Tom Borkovec, Ph.D.
Borkovec: CBT Plus Emotion Processing for Worry and GAD
By Lynn Mollick
On March 19, a record 71 participants heard Tom Borkovec present NJ-ACT’s 11th Master Lecture. The topic was Generalized Anxiety Disorder (GAD) and worry. Worry is the central feature of GAD and is pervasive in all anxiety and mood disorders. Borkovec asserted that successful treatment of worry eliminates many co-morbid disorders, but worry will become chronic if left untreated. Worry is of special interest in CBT because it interferes with exposure.
In Borkovec’s view, worry functions as an escape or avoidance of anxiety-producing thoughts and feelings. But worry interferes with experiencing the present, and worry inhibits spontaneity and joy, and compromises problem-solving ability. In treating worry, Borkovec utilizes both CBT and Interpersonal/Emotional Processing Therapy (IEP) to achieve two goals: 1) To help patients process moment-to-moment experience; and 2) To teach flexible and appropriate responding that replaces rigid and ineffective habits.
Interpersonal/Emotional Processing Therapy
GAD patients fear social evaluation and hold excessively high standards for themselves. Because they worry about negative responses from others, they fail to pay attention to their own needs, they avoid communicating their needs to others, and they fail to obtain satisfaction. Thinking and worrying also serve as an escape or avoidance of feared emotions.
The goal of IEP is to help patients shift their attention from anticipation of future danger toward awareness of their current emotions and needs. IEP encourages openness, spontaneity, and vulnerability in relationships. IEP utilizes exposure, feedback, modeling, and skill training to teach the following techniques:
1) Emotional deepening - slowing down report of an event, repeating emotional statements, re-experiencing an event imaginally, and attending to bodily sensations.
2) Interpersonal skill training -- active listening, feeling talk, assertion.
3) Discussing how the therapist experiences the patient.
4) Double chair techniques – role playing two sides of an internal conflict or both sides of the patient’s significant relationships.

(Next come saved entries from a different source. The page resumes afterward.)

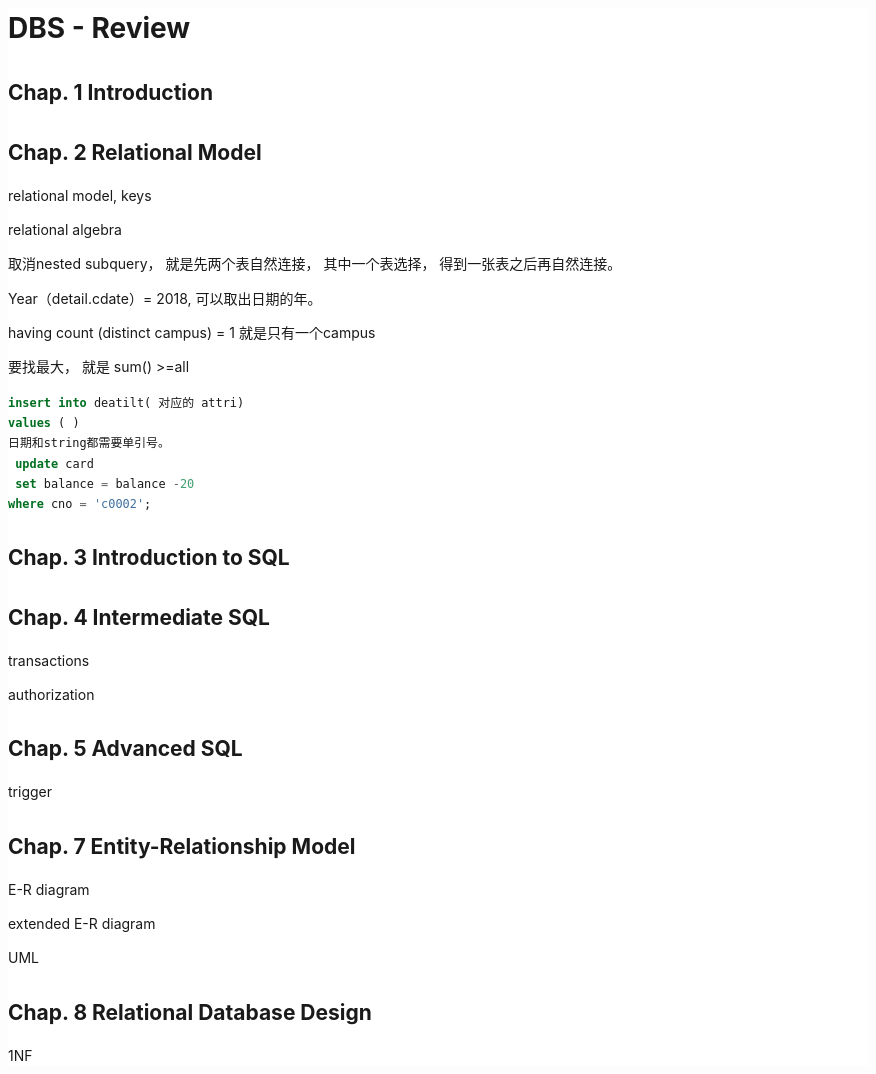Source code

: # DBS - Review

## Chap. 1 Introduction

## Chap. 2 Relational Model

relational model, keys

relational algebra

取消nested subquery， 就是先两个表自然连接， 其中一个表选择， 得到一张表之后再自然连接。

Year（detail.cdate）= 2018, 可以取出日期的年。

having count (distinct campus) = 1 就是只有一个campus

要找最大， 就是 sum() >=all

```sql
insert into deatilt( 对应的 attri) 
values ( )
日期和string都需要单引号。
 update card
 set balance = balance -20 
where cno = 'c0002';
```



## Chap. 3 Introduction to SQL

## Chap. 4 Intermediate SQL

transactions

authorization

## Chap. 5 Advanced SQL

trigger

## Chap. 7 Entity-Relationship Model

E-R diagram

extended E-R diagram

UML

## Chap. 8 Relational Database Design

1NF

5) Interpersonal behavior experiments, including identifying and sustaining feelings.
6) Empathy training.
Analyzing “why” reinforces thinking and avoidance of feelings, but experiencing emotions promotes self-knowledge that leads to more effective problem-solving and more satisfying relationships.
CBT for GAD
The central worry in GAD is: “The world is a dangerous place, and I may not be able to cope with whatever happens, so I must anticipate all of the possible bad things that might happen.”
Worry is often maintained by the belief that worry is useful (e.g. worry motivates me, or helps me prepare for problems, or prevents bad things from happening). If these dysfunctional beliefs are not addressed, treatment will fail. Useful CBT techniques include:
1) Worry outcome diary:
a) Record worries;
b) Predict the probability of the worry actually occurring;
c) Evaluate the accuracy of these predictions.
2) Imagery. Patients can review the worry diary and imaginally relive events that turned out well. They can then imagine these positive outcomes whenever they begin to worry.
3) ABAB – patients alternate between worrying and not worrying, and note how each makes them feel.
4) Distinguish worry from problem-solving, and distinguish problems that can be controlled from problems which can’t.
5) Worry-free periods: Postpone worry for a specific length of time using perspective shifts, focus on the present, or letting-go. Gradually expand the worry-free period.
Borkovec sees worry as an
avoidance of emotions
6) 30-minute worry periods. Establish a time and place to worry intensely.
7) Relaxation training offers an alternative to worry and raises self-efficacy by showing patients they can reduce their anxiety. High muscle tension and inflexible autonomic responding accompany GAD. Instruction in several relaxation techniques enables patients to determine which they prefer.
8) Mindfulness. Teaching patients to attend to their physiology enables them relax before worry incubates. Schedule mini-relaxations throughout the day to reduce anxiety and worry.
9) Cognitive Restructuring. Catastrophizing, perfectionism, should’s, and selective attention to negative events are common dysfunctional thinking patterns. Borkovec described the following techniques:
a) changing “should” to “could”.
b) questioning what’s good about perfection.
c) finding something good in a bad outcome.
d) focusing on process instead of outcome.
e) observing the long-term consequences of a bad event instead of just the immediate consequences.
When should CBT be used and when should IEP be used? At present, the research does not provide an answer. Borkovec suggested deciding empirically by observing which approach helps the patient at each point in time.
One point is clear. Researchers are finally catching up with clinicians. Like humanistic and psychodynamic therapies, CBT now incorporates emotion into functional analysis. But our thinking remains empirical.